Sin ignorar que la ampliación hasta primeros de julio es absolutamente legal y que, por autorización de un decreto de marzo de 1985, una orden ministerial habría bastado para tomarla, no pueden, sin embargo, obviarse sus efectos. Argumentar sobre la base de la coincidencia de días entre los comicios y el pago de tributo, no es bastante. En junio de 1977 se produjo esta coincidencia sin que la ciudadanía sufriera de esquizofrenias graves. Otros factores, por el contrario, habrían hecho conveniente, en atención a la salud informativa, conservar, precisamente este año, el calendario fiscal. Para este ejercicio, por ejemplo, el Gobierno ha anunciado reducciones de tarifa en el impuesto sobre la renta que, según sus cálculos, afectarán a más de un 60% de los contribuyentes. Habría sido bueno, por tanto, que el propio contribuyente, tendente siempre a liquidar en los últimos días, comprobara efectivamente esa prometida rebaja antes de emitir su voto.
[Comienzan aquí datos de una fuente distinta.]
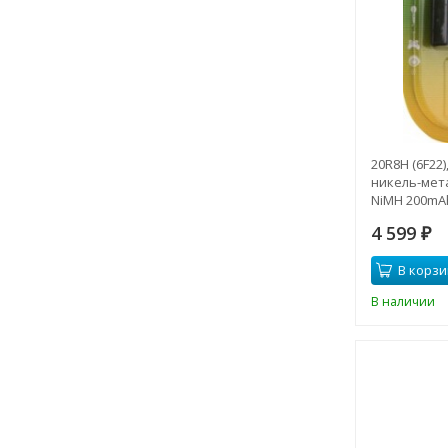
20R8H (6F22
никель-мет
NiMH 200mAh
4 599
₽
В корзи
В наличии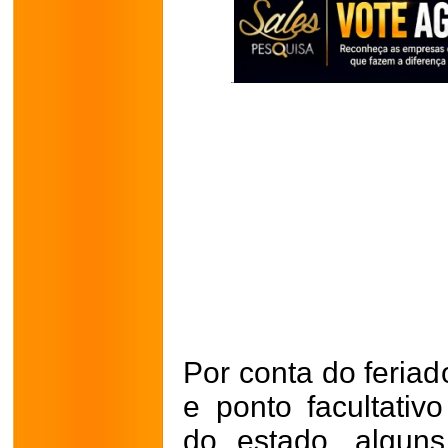
Por conta do feria
e ponto facultativ
do estado, algun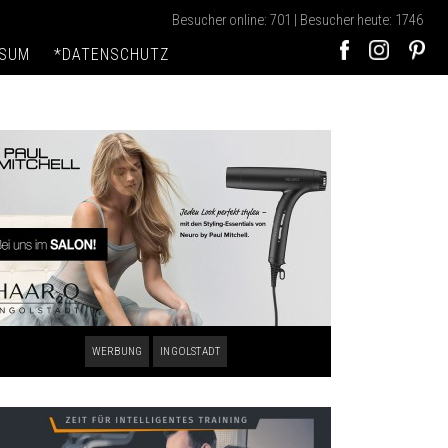
Besucher online: 701 | Besucher heute: 1746
SSUM
*DATENSCHUTZ
WERBUNG
INGOLSTADT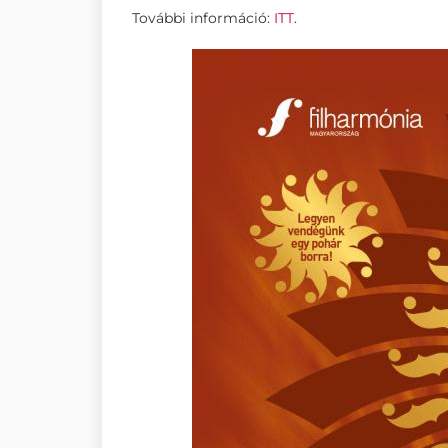
További információ:
ITT
.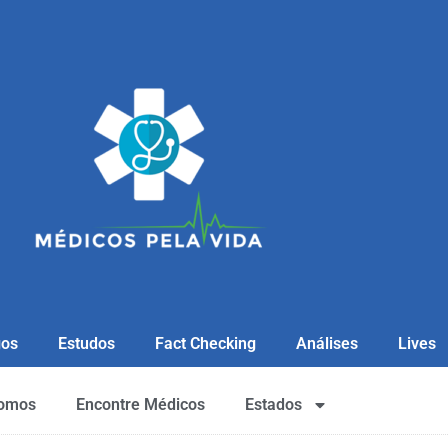
gos
Estudos
Fact Checking
Análises
Lives
omos
Encontre Médicos
Estados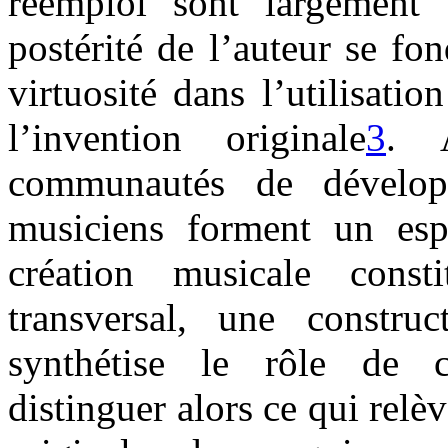
réemploi sont largement v
postérité de l’auteur se fon
virtuosité dans l’utilisat
l’invention originale
3
. 
communautés de développ
musiciens forment un esp
création musicale cons
transversal, une construc
synthétise le rôle de 
distinguer alors ce qui relè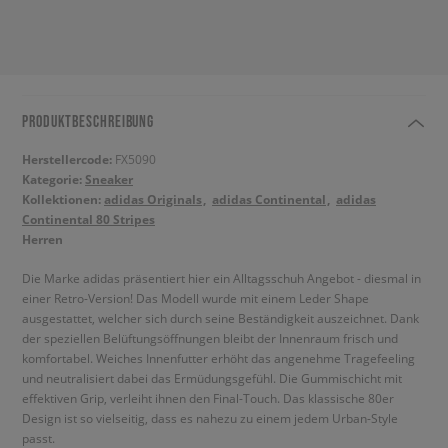
PRODUKTBESCHREIBUNG
Herstellercode:
FX5090
Kategorie:
Sneaker
Kollektionen:
adidas Originals
adidas Continental
adidas
Continental 80 Stripes
Herren
Die Marke adidas präsentiert hier ein Alltagsschuh Angebot - diesmal in
einer Retro-Version! Das Modell wurde mit einem Leder Shape
ausgestattet, welcher sich durch seine Beständigkeit auszeichnet. Dank
der speziellen Belüftungsöffnungen bleibt der Innenraum frisch und
komfortabel. Weiches Innenfutter erhöht das angenehme Tragefeeling
und neutralisiert dabei das Ermüdungsgefühl. Die Gummischicht mit
effektiven Grip, verleiht ihnen den Final-Touch. Das klassische 80er
Design ist so vielseitig, dass es nahezu zu einem jedem Urban-Style
passt.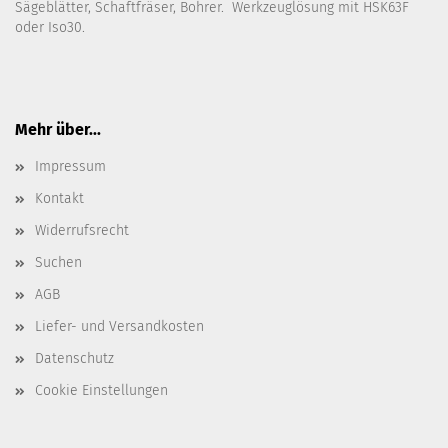
Sägeblätter, Schaftfräser, Bohrer. Werkzeuglösung mit HSK63F
oder Iso30.
Mehr über...
Impressum
Kontakt
Widerrufsrecht
Suchen
AGB
Liefer- und Versandkosten
Datenschutz
Cookie Einstellungen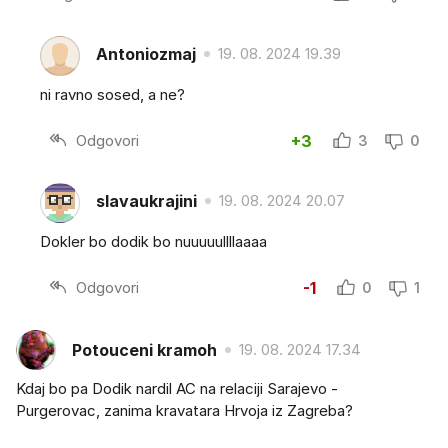
Antoniozmaj
19. 08. 2024 19.39
ni ravno sosed, a ne?
Odgovori
+3
3
0
slavaukrajini
19. 08. 2024 20.07
Dokler bo dodik bo nuuuuullllaaaa
Odgovori
-1
0
1
Potouceni kramoh
19. 08. 2024 17.34
Kdaj bo pa Dodik nardil AC na relaciji Sarajevo -
Purgerovac, zanima kravatara Hrvoja iz Zagreba?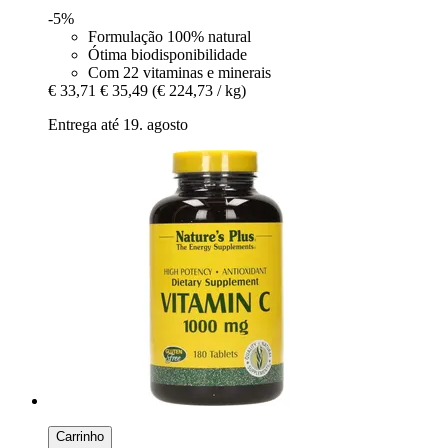
-5%
Formulação 100% natural
Ótima biodisponibilidade
Com 22 vitaminas e minerais
€ 33,71
€ 35,49
(€ 224,73 / kg)
Entrega até 19. agosto
Carrinho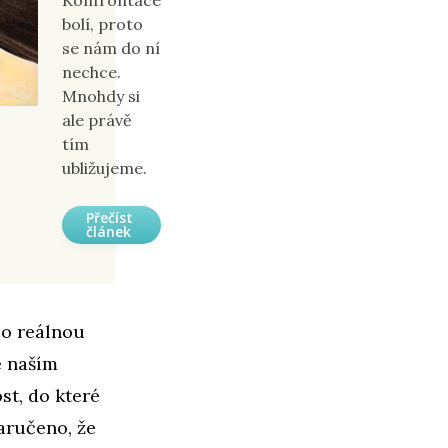
bolí, proto
se nám do ní
nechce.
Mnohdy si
ale právě
tím
ubližujeme.
Přečíst
článek
 o reálnou
e naším
st, do které
aručeno, že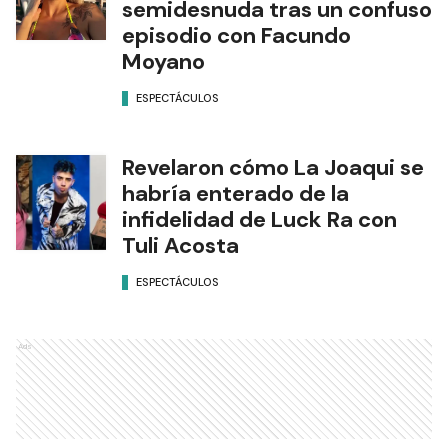
semidesnuda tras un confuso
episodio con Facundo
Moyano
ESPECTÁCULOS
Revelaron cómo La Joaqui se
habría enterado de la
infidelidad de Luck Ra con
Tuli Acosta
ESPECTÁCULOS
Ads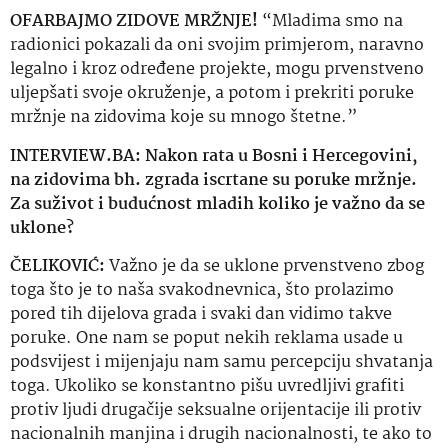
OFARBAJMO ZIDOVE MRŽNJE!
“Mladima smo na
radionici pokazali da oni svojim primjerom, naravno
legalno i kroz određene projekte, mogu prvenstveno
uljepšati svoje okruženje, a potom i prekriti poruke
mržnje na zidovima koje su mnogo štetne.”
INTERVIEW.BA: Nakon rata u Bosni i Hercegovini,
na zidovima bh. zgrada iscrtane su poruke mržnje.
Za suživot i budućnost mladih koliko je važno da se
uklone?
ČELIKOVIĆ:
Važno je da se uklone prvenstveno zbog
toga što je to naša svakodnevnica, što prolazimo
pored tih dijelova grada i svaki dan vidimo takve
poruke. One nam se poput nekih reklama usade u
podsvijest i mijenjaju nam samu percepciju shvatanja
toga. Ukoliko se konstantno pišu uvredljivi grafiti
protiv ljudi drugačije seksualne orijentacije ili protiv
nacionalnih manjina i drugih nacionalnosti, te ako to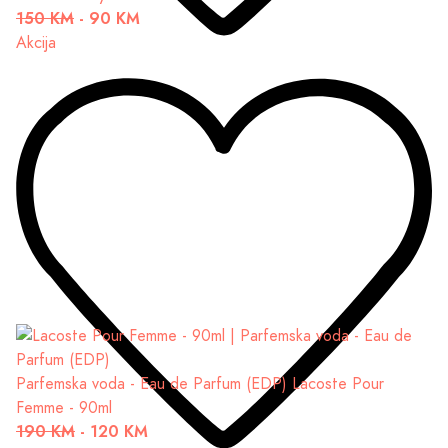
150 KM
-
90 KM
Akcija
Parfemska voda - Eau de Parfum (EDP)
Lacoste Pour
Femme - 90ml
190 KM
-
120 KM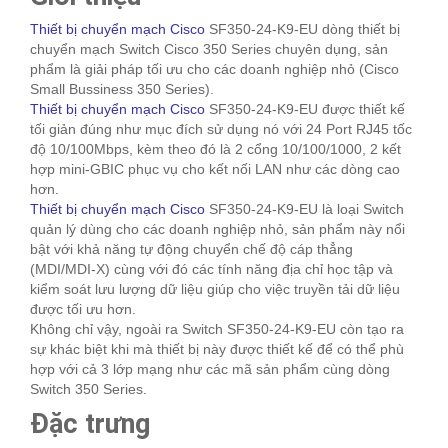
Thiết bị chuyển mạch Cisco
SF350-24-K9-EU dòng thiết bị
chuyển mạch Switch Cisco 350 Series chuyên dụng, sản
phẩm là giải pháp tối ưu cho các doanh nghiệp nhỏ (Cisco
Small Bussiness 350 Series).
Thiết bị chuyển mạch Cisco
SF350-24-K9-EU được thiết kế
tối giản đúng như mục đích sử dụng nó với 24 Port RJ45 tốc
độ 10/100Mbps, kèm theo đó là 2 cổng 10/100/1000, 2 kết
hợp mini-GBIC phục vụ cho kết nối LAN như các dòng cao
hơn.
Thiết bị chuyển mạch Cisco
SF350-24-K9-EU là loại Switch
quản lý dùng cho các doanh nghiệp nhỏ, sản phẩm này nổi
bật với khả năng tự động chuyển chế độ cáp thẳng
(MDI/MDI-X) cùng với đó các tính năng địa chỉ học tập và
kiểm soát lưu lượng dữ liệu giúp cho việc truyền tải dữ liệu
được tối ưu hơn.
Không chỉ vậy, ngoài ra Switch SF350-24-K9-EU còn tạo ra
sự khác biệt khi mà thiết bị này được thiết kế để có thể phù
hợp với cả 3 lớp mạng như các mã sản phẩm cùng dòng
Switch 350 Series.
Đặc trưng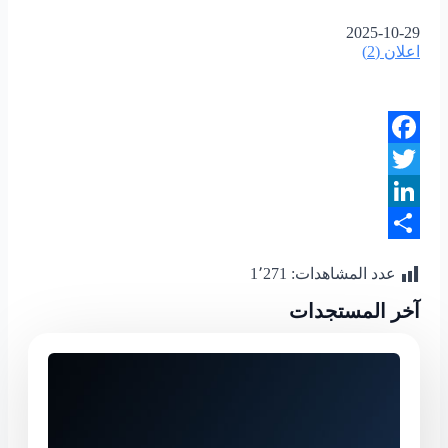
2025-10-29
اعلان (2)
Facebook
Twitter
LinkedIn
Share
عدد المشاهدات:
1٬271
آخر المستجدات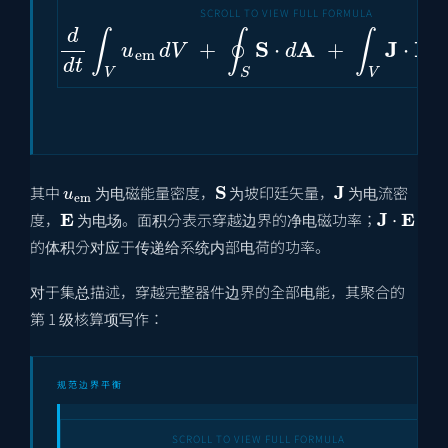
d
d
t
∫
V
u
em
d
V
+
∮
S
S
⋅
d
A
+
∫
V
J
⋅
E
d
V
u
em
S
J
其中
为电磁能量密度，
为坡印廷矢量，
为电流密
E
J
⋅
E
度，
为电场。面积分表示穿越边界的净电磁功率；
的体积分对应于传递给系统内部电荷的功率。
对于集总描述，穿越完整器件边界的全部电能，其聚合的
第 1 级核算项写作：
规范边界平衡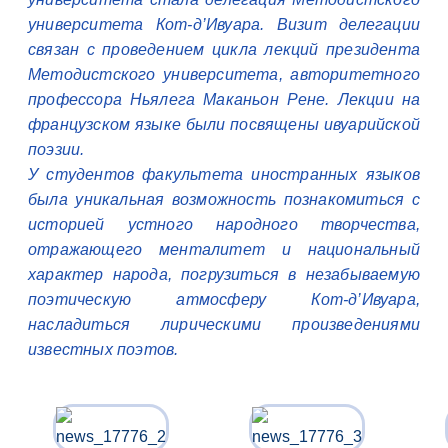
университета Кот-д’Ивуара. Визит делегации
связан с проведением цикла лекций президента
Методистского университета, авторитетного
профессора Ньялега Маканьон Рене. Лекции на
французском языке были посвящены ивуарийской
поэзии.
У студентов факультета иностранных языков
была уникальная возможность познакомиться с
историей устного народного творчества,
отражающего менталитет и национальный
характер народа, погрузиться в незабываемую
поэтическую атмосферу Кот-д’Ивуара,
насладиться лирическими произведениями
известных поэтов.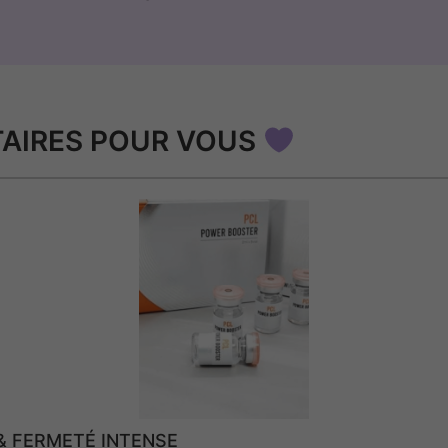
AIRES POUR VOUS
& FERMETÉ INTENSE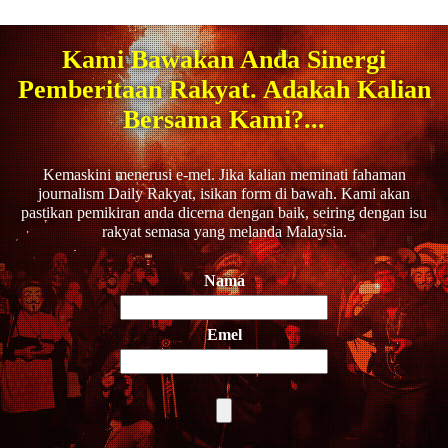
Kami Bawakan Anda Sinergi
Pemberitaan Rakyat. Adakah Kalian
Bersama Kami?...
Kemaskini menerusi e-mel. Jika kalian meminati fahaman
journalism Daily Rakyat, isikan form di bawah. Kami akan
pastikan pemikiran anda dicerna dengan baik, seiring dengan isu
rakyat semasa yang melanda Malaysia.
Nama
Emel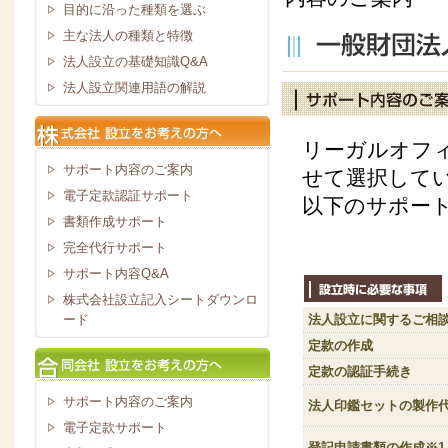
目的に沿った種類を選ぶ
主な法人の種類と特徴
法人設立の基礎知識Q&A
法人設立関連用語の解説
リーガルオフ
サポート内容のご案内
せて選択して
電子定款認証サポート
以下のサポー
書類作成サポート
完全代行サポート
サポート内容Q&A
株式会社設立記入シートダウンロ
法人設立に関するご相
ード
定款の作成
定款の認証手続き
サポート内容のご案内
法人印鑑セットの製作
電子定款サポート
登記申請書類の作成※1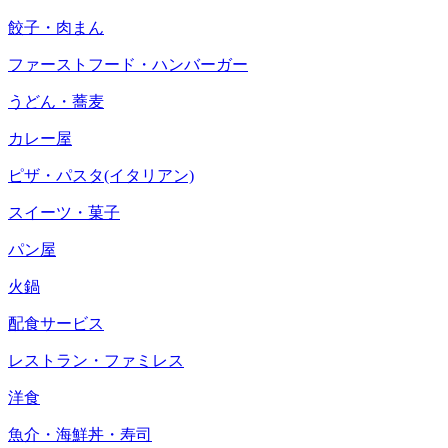
餃子・肉まん
ファーストフード・ハンバーガー
うどん・蕎麦
カレー屋
ピザ・パスタ(イタリアン)
スイーツ・菓子
パン屋
火鍋
配食サービス
レストラン・ファミレス
洋食
魚介・海鮮丼・寿司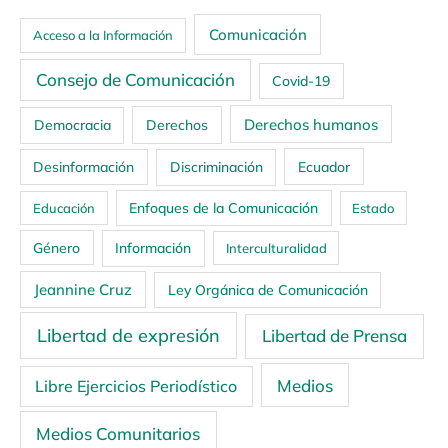
Comunicación
Acceso a la Información
Consejo de Comunicación
Covid-19
Derechos humanos
Democracia
Derechos
Ecuador
Desinformación
Discriminación
Enfoques de la Comunicación
Educación
Estado
Género
Información
Interculturalidad
Jeannine Cruz
Ley Orgánica de Comunicación
Libertad de expresión
Libertad de Prensa
Medios
Libre Ejercicios Periodístico
Medios Comunitarios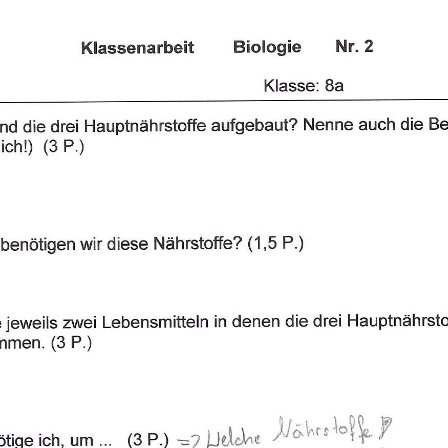
fe und Verdauung
Klassenarbeit 3740
toffe
,
Verdauungssystem
,
rung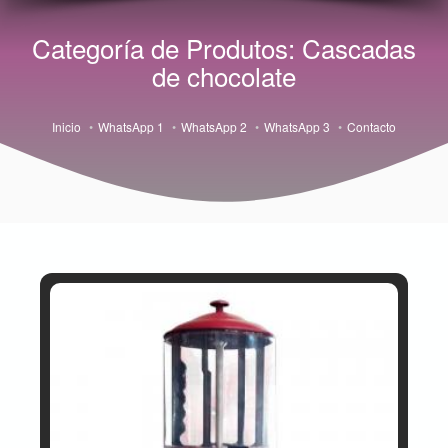
Categoría de Produtos: Cascadas
de chocolate
Inicio
WhatsApp 1
WhatsApp 2
WhatsApp 3
Contacto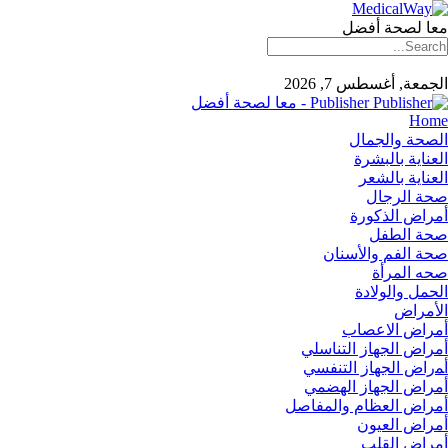
معا لصحة أفضل
الجمعة, أغسطس 7, 2026
Publisher - معا لصحة أفضل
Home
الصحة والجمال
العناية بالبشرة
العناية بالشعر
صحة الرجال
أمراض الذكورة
صحة الطفل
صحة الفم والأسنان
صحه المرأة
الحمل والولادة
الأمراض
أمراض الاعصاب
أمراض الجهاز التناسلي
أﻤراض اﻟﺠﻬﺎز اﻟﺘﻨﻔﺴﻲ
أمراض الجهاز الهضمي
أمراض العظام والمفاصل
أمراض العيون
أمراض القلب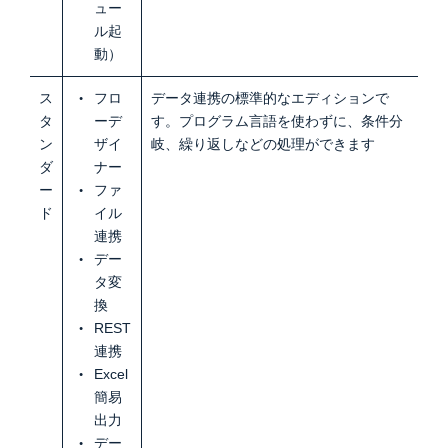
ュー
ル起
動）
ス
フロ
データ連携の標準的なエディションで
タ
ーデ
す。プログラム言語を使わずに、条件分
ン
ザイ
岐、繰り返しなどの処理ができます
ダ
ナー
ー
ファ
ド
イル
連携
デー
タ変
換
REST
連携
Excel
簡易
出力
デー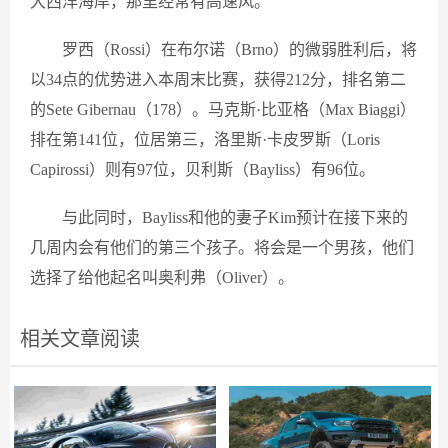
大西洋海岸，那里经常有高速风。
罗西（Rossi）在布尔诺（Brno）的微弱胜利后，将
以34点的优势进入本周末比赛，获得212分，排名第二
的Sete Gibernau（178）。马克斯·比亚格（Max Biaggi）
排在第141位，位居第三，洛里斯·卡皮罗斯（Loris
Capirossi）则有97位，贝利斯（Bayliss）有96位。
与此同时，Bayliss和他的妻子Kim预计在接下来的
几周内会有他们的第三个孩子。将会是一个男孩，他们
选择了给他起名叫奥利弗（Oliver）。
相关文章阅读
Que ahora vea disminuida esa oportunidad, da ocasión a pensar que el propio Gobierno desconfía de su reiterado compromiso consistente en no aumentar la presión fiscal individual y elevar, en cambio, la recaudación mediante la lucha contra el fraude. En este sentido, mueve también a la suspicacia -y probablemente a la irritación-, que los responsables de Hacienda mantengan todavía inédito el último informe del Instituto de Estudios Fiscales, según el cual un 51,1% de las rentas escapan al fisco y, por contraste, el mejor cumplimiento de las obligaciones tributarías durante el primer bienio socialista haya procedido exclusivamente de los asalariados con nómina controlada.
El Gobierno, al parecer, ha encontrado suficientes motivos para disminuir las posibles reflexiones adversas de los electores en tiempos de elecciones. Pero ese es su interés. El interés de los electores más bien habría sido conocer total y efectivamente, mediante la liquidación antes del 20 de junio, con qué grupo político se juega los cuartos dos días más tarde. Una oposición presentable habría hecho bien en insistir sobre este beneficio ciudadano, en lugar de gastar demagogia en propuestas como la amnístia fiscal o como la de una imposición sobre el gasto, cuyo modelo, altamente injusto, hace años que fue experimentado y desechado en países del tercer mundo.